If I have unsigned 8 bit unsigned variables and I say what is 5 - 250, what do you get? I get 11. Remember, we're doing computer math, not people math.

..yep..

so this code should handle wrapping millis just fine too, right?

    unsigned long tstart = millis();
    unsigned long tstop = tstart + 10000;  // allow 10 seconds to get going

    while ( millis() < tstop ) {
      // do stuff
    }

    // this code block begins executing 10 seconds after tstart point in time

No, that code will fail.

When that one rolls over you end up with tstop being some small number while millis is still big, so millis starts out not being less than tstop. To make it work you always have to work with subtraction to find an interval, you can't predict points in the future with addition.

So does the example all fall apart in 49 days when millis hits the ceiling?

DeltaG is correct in that rollover is not an issue by virtue of unsigned math.
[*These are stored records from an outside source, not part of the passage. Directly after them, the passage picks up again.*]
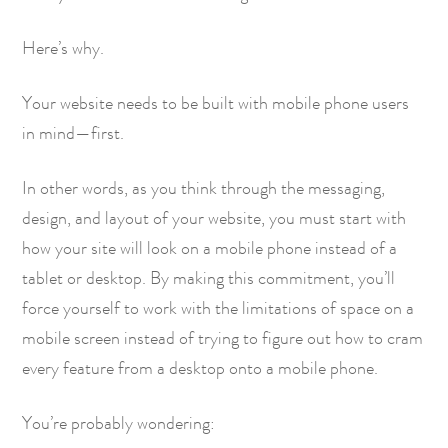
Here’s why.
Your website needs to be built with mobile phone users
in mind—first.
In other words, as you think through the messaging,
design, and layout of your website, you must start with
how your site will look on a mobile phone instead of a
tablet or desktop. By making this commitment, you’ll
force yourself to work with the limitations of space on a
mobile screen instead of trying to figure out how to cram
every feature from a desktop onto a mobile phone.
You’re probably wondering:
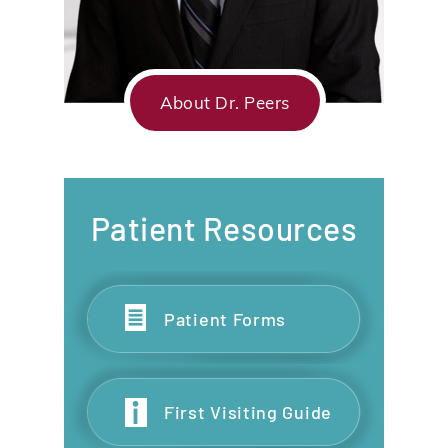
About Dr. Peers
Patient Resources
Patient Forms
First Visiting Guide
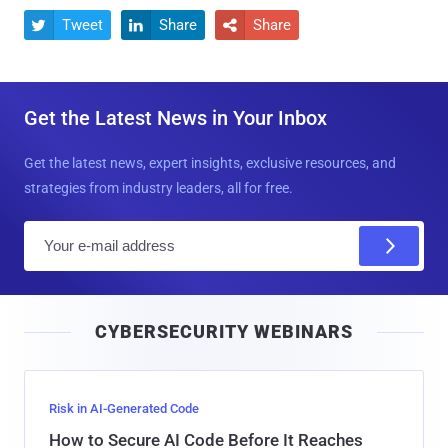
Tweet
Share
Share



Get the Latest News in Your Inbox
Get the latest news, expert insights, exclusive resources, and
strategies from industry leaders, all for free.
E
m
a
i
CYBERSECURITY WEBINARS
l
Risk in AI-Generated Code
How to Secure AI Code Before It Reaches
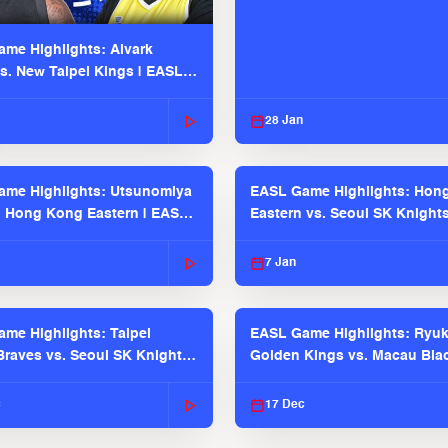
me Highlights: Alvark
s. New Taipei Kings | EASL
 Seaosn
28 Jan
me Highlights: Utsunomiya
EASL Game Highlights: Hon
. Hong Kong Eastern | EASL
Eastern vs. Seoul SK Knight
 Season
2025-26 Season
7 Jan
me Highlights: Taipei
EASL Game Highlights: Ryu
raves vs. Seoul SK Knights |
Golden Kings vs. Macau Bla
025-26 Season
| EASL 2025-26 Season
c
17 Dec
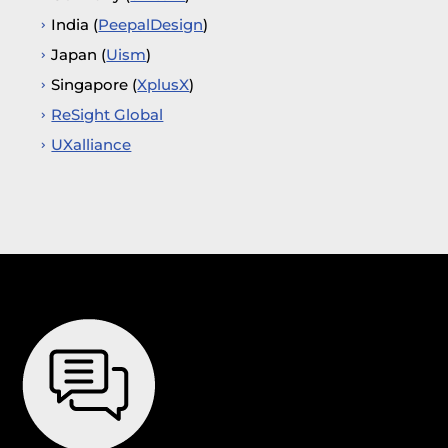
India (
PeepalDesign
)
Japan (
Uism
)
Singapore (
XplusX
)
ReSight Global
UXalliance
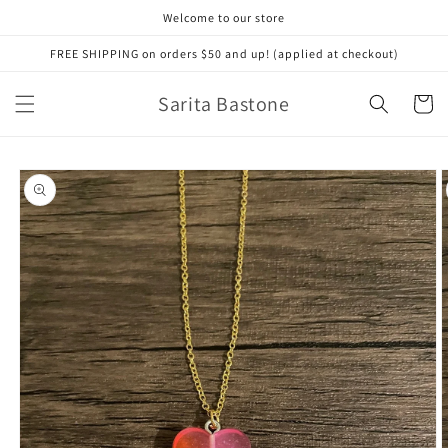
Skip to
Welcome to our store
content
FREE SHIPPING on orders $50 and up! (applied at checkout)
Sarita Bastone
Cart
Skip to
product
information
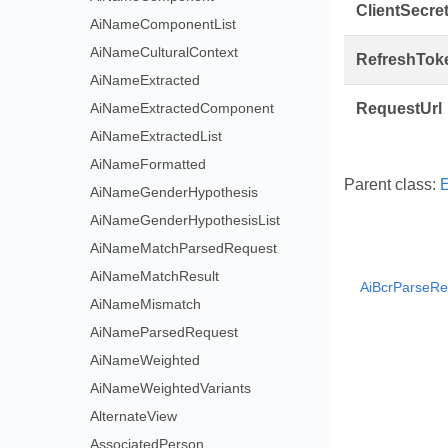
ClientSecre
AiNameComponentList
AiNameCulturalContext
RefreshTok
AiNameExtracted
AiNameExtractedComponent
RequestUrl
AiNameExtractedList
AiNameFormatted
Parent class:
E
AiNameGenderHypothesis
AiNameGenderHypothesisList
AiNameMatchParsedRequest
AiNameMatchResult
AiBcrParseRe
AiNameMismatch
AiNameParsedRequest
AiNameWeighted
AiNameWeightedVariants
AlternateView
AssociatedPerson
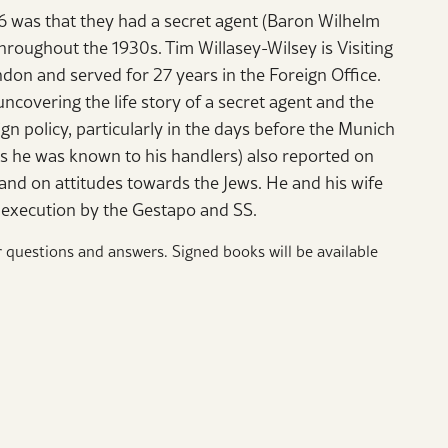
6 was that they had a secret agent (Baron Wilhelm
throughout the 1930s. Tim Willasey-Wilsey is Visiting
don and served for 27 years in the Foreign Office.
uncovering the life story of a secret agent and the
ign policy, particularly in the days before the Munich
s he was known to his handlers) also reported on
and on attitudes towards the Jews. He and his wife
d execution by the Gestapo and SS.
r questions and answers. Signed books will be available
However, "Blink Without Delay" as written in the ide example is not rollover proof.

To make sure that unsigned math is being used, you must explicitly cast the subtraction.
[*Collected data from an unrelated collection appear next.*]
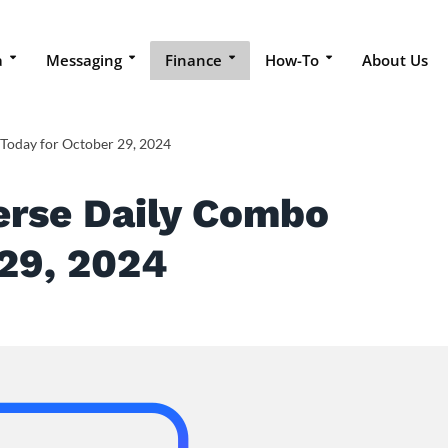
a
Messaging
Finance
How-To
About Us
 Today for October 29, 2024
erse Daily Combo
 29, 2024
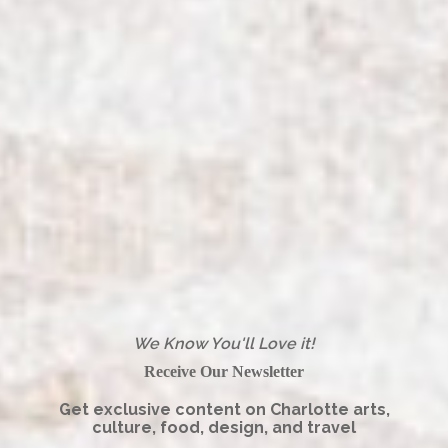
We Know You'll Love it!
Receive Our Newsletter
Get exclusive content on Charlotte arts,
culture, food, design, and travel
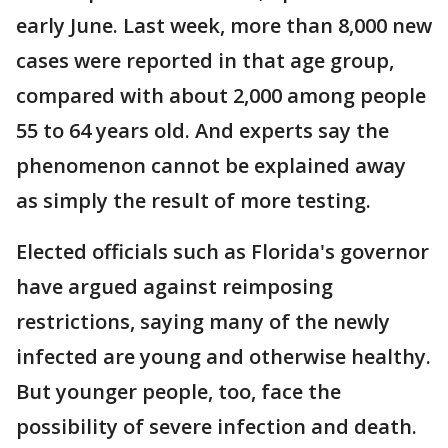
early June. Last week, more than 8,000 new
cases were reported in that age group,
compared with about 2,000 among people
55 to 64 years old. And experts say the
phenomenon cannot be explained away
as simply the result of more testing.
Elected officials such as Florida's governor
have argued against reimposing
restrictions, saying many of the newly
infected are young and otherwise healthy.
But younger people, too, face the
possibility of severe infection and death.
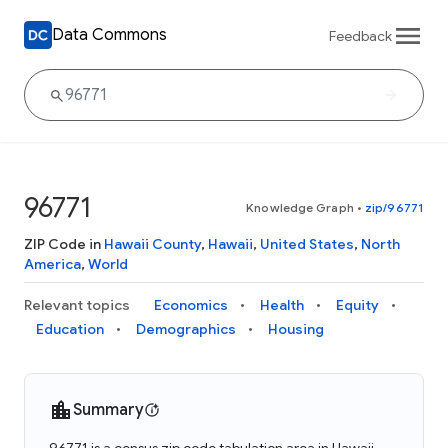
Data Commons
Feedback
96771
Knowledge Graph
•
zip/96771
ZIP Code in
Hawaii County
,
Hawaii
,
United States
,
North
America
,
World
Relevant topics
Economics
Health
Equity
Education
Demographics
Housing
Summary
if(unsigned long(current - previous) >= 1000)

See this example code using byte --an unsigned variable which rolls over at 255. Without the explict cast of the subtraction, the sketch fails at rollover.

byte tick;//will roll at 255 to 0
byte lasttick;
byte previousTime;
byte elapsedInterval;

void setup() {

  Serial.begin(115200);
  Serial.println("rollover test");
}

void loop() {
  tick = millis() / 100;//"tick" = 100ms 
  if (tick != lasttick)
  {
    lasttick += 1;
    Serial.print(tick);
    Serial.print('\t');
    elapsedInterval = (tick - previousTime);
    Serial.println(elapsedInterval);
  }
  //if (tick - previousTime >= 5)
  if (byte(tick - previousTime) >= 5)//byte caste is needed here
  {
    Serial.print("scheduled event at ");
    Serial.print(tick);
    Serial.print(" elapsed interval = ");
    Serial.println(elapsedInterval);
    previousTime += 5;
    Serial.print("updated previousTime = ");
    Serial.println(previousTime);
    Serial.print("next scheduled event at ticks =  ");
    //add 5 for calculation and display, then correct back
    Serial.println(previousTime += 5);
    previousTime -= 5;
  }
}

cattledog:
To make sure that unsigned math is being used, you must explicitly cast the subtraction.

Not if the operands are both unsigned. I think yours is required because the expression has an int result (more precision than a byte).

Not if the operands are both unsigned.

In the test sketch, both operands are globally declared as byte which is unsigned.

byte tick;//will roll at 255 to 0
byte previousTime;

EDIT:

I think yours is required because the expression has an int result (more precision than a byte).

I think you are correct that the unsigned int and unsigned long types will not undergo any kind of promotion in arithmetic operations, and BWOD will handle roll over without the explicit cast of the subtraction.

OK, gotcha need the difference computed in the comparison

so this code should do it:

    unsigned long tstart = millis();
    unsigned long tstop = 10000;  // allow 10 seconds 

    while (  (millis() - tstart ) < tstop ) {
      // do stuff for 10 seconds
    }

    // this code block begins executing 10 seconds after tstart point in time

I tried type casting that subtraction as 'unsigned long' inside the while condition but compiler no likey. I don't think it's needed. millis() and tstart are both unsigned long so that expression should result in same.